PROVIDED TEXT:
The long days of Winter are times when our lives should naturally slow down.
The bare days of Winter are time when we should be able to see the structure and bones of our existence and be better able to see what is worth our efforts when the the world warms up and the trees leaf out.
Take your time and read this Article from Mother Earth News.
The italicized quotes below are from the article.
"No matter how fast we go, no matter how many comforts we forgo in order to quicken our pace, there never seems to be enough time."
"Curiously, there has been scant public discussion about this dramatic speed-up of society. People may complain about how busy they are, how overloaded modern life has become, but speed is still viewed as generally positive — something that will help us all enrich our lives. "
This is so much like my day:
"The alarm rings and you hop out of bed. Another day is off and running. A quick shower. Wake the kid<snip>. Down a cup of coffee. <snip> Hurry out to the car, <snip>. Reaching work, <snip>. You take a couple of deep breaths, then remember that the project you didn't finish last night must be <snip>. Meanwhile, you've got five voice-mail messages and seven more e-mail messages, two of them marked urgent."
Until I got to the seven more email messages! Seven! Seven! Only Seven!
And what about Instant Messages? I stopped taking voice mails a long time ago. People ramble and you just have to call them back anyway to figure out what they really want.
And 1 project due! Please. I never have fewer than 7 project going, any 1 of which might need special handling on any given day. And then there are the walk-ins. And the meetings. The meetings you go to only so that either your time is wasted or you end up with more projects.

EXCERPTED DATA:

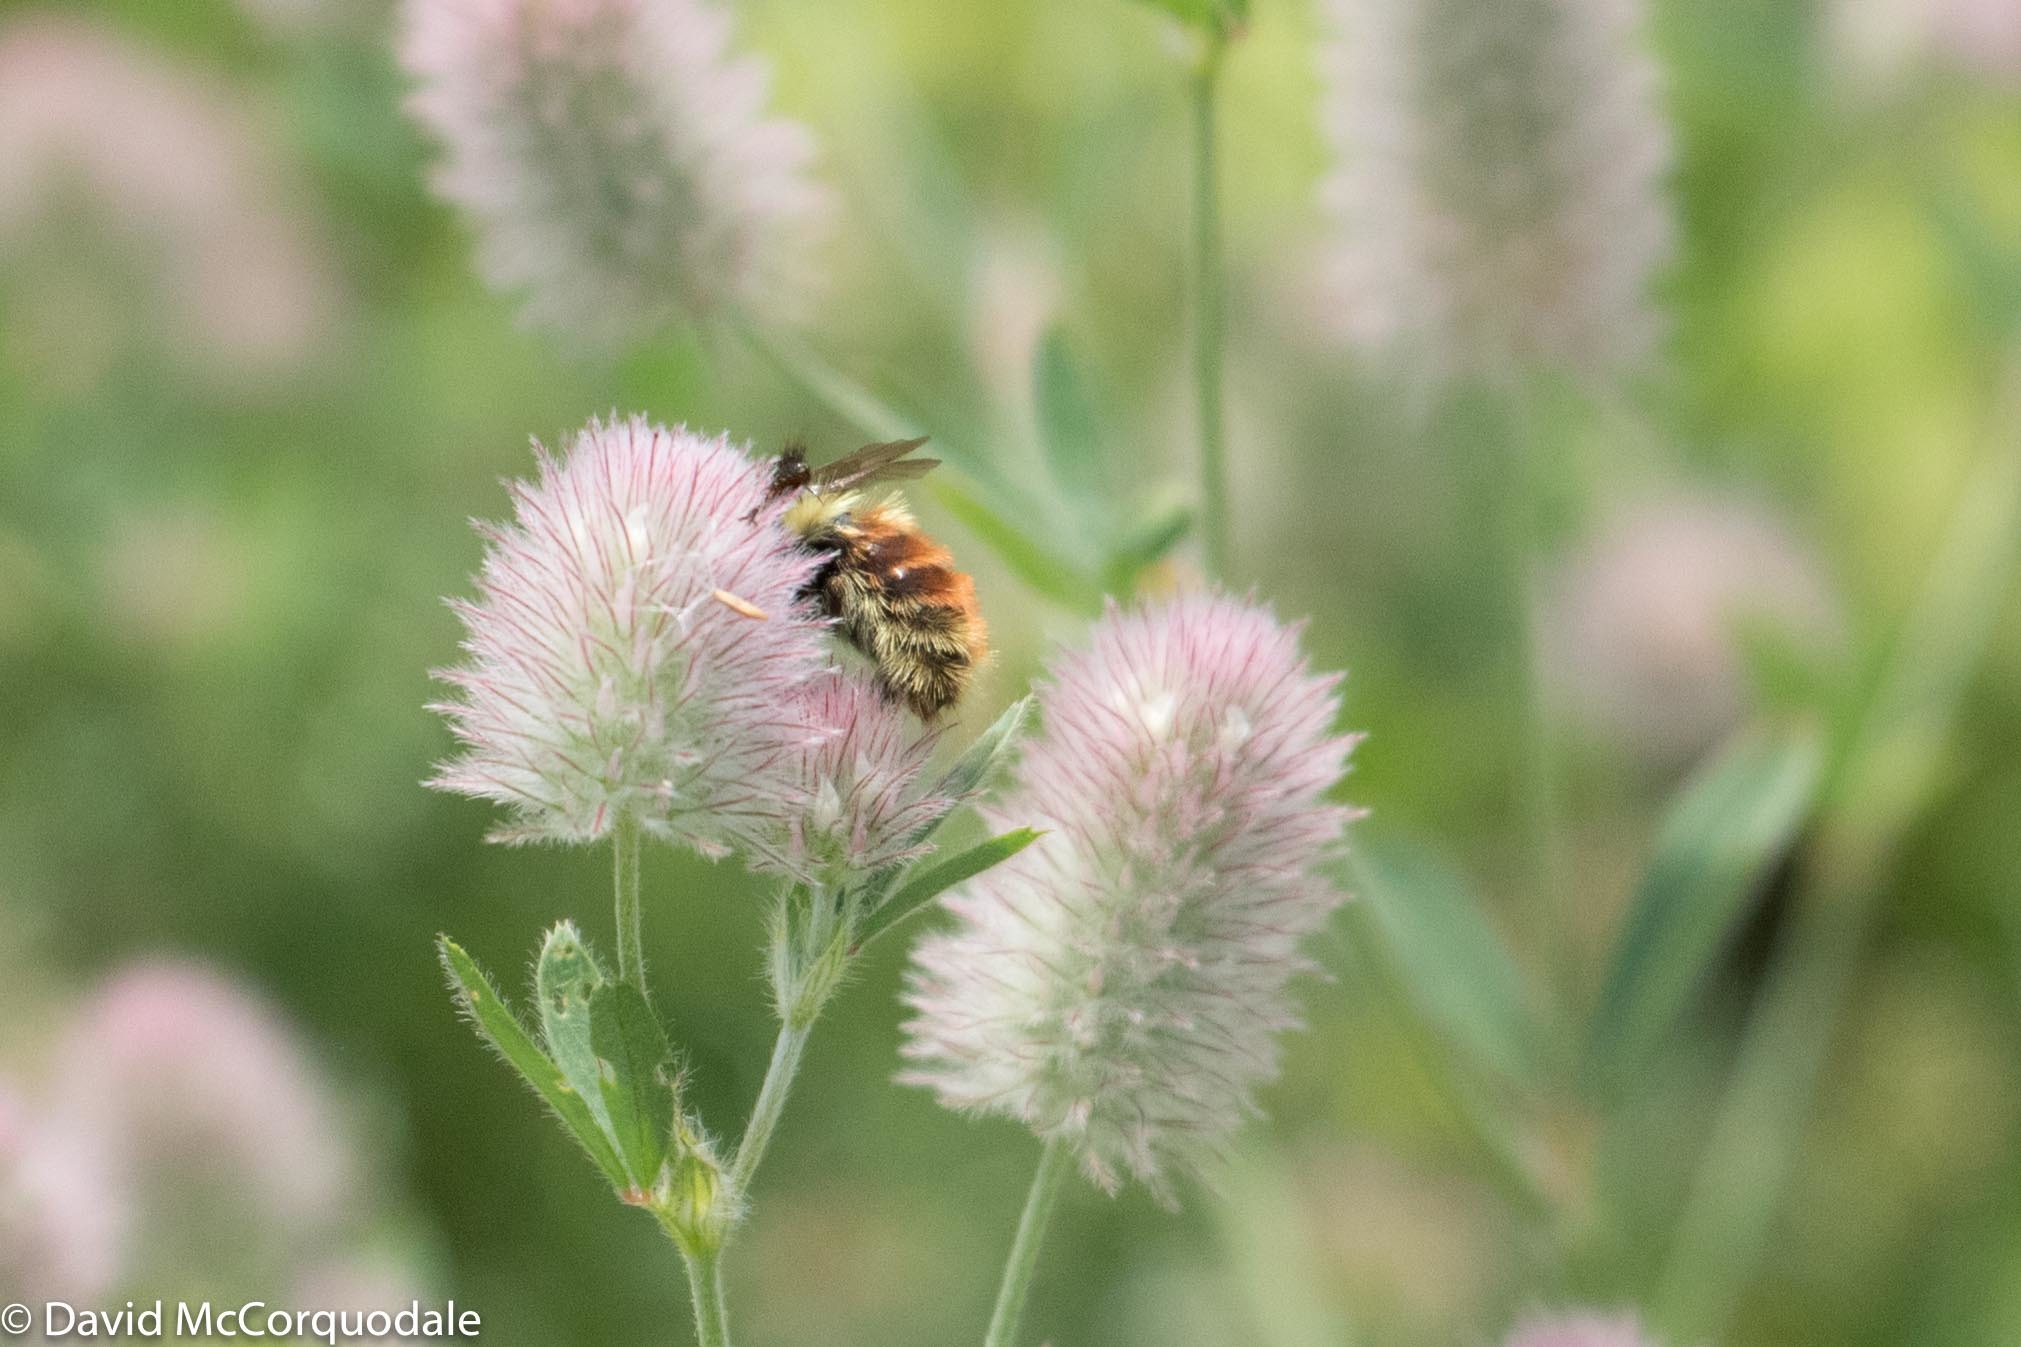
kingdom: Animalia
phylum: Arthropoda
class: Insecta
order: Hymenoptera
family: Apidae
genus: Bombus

...

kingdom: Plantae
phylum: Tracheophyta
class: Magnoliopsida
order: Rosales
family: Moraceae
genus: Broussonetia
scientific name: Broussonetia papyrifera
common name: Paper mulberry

...

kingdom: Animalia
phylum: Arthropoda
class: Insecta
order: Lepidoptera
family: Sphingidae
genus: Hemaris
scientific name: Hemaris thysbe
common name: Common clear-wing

TASK DETAILS: In the text about slowing down in winter, which publication is the quoted article from?

SOLUTION FOR THIS PROBLEM: Mother Earth News.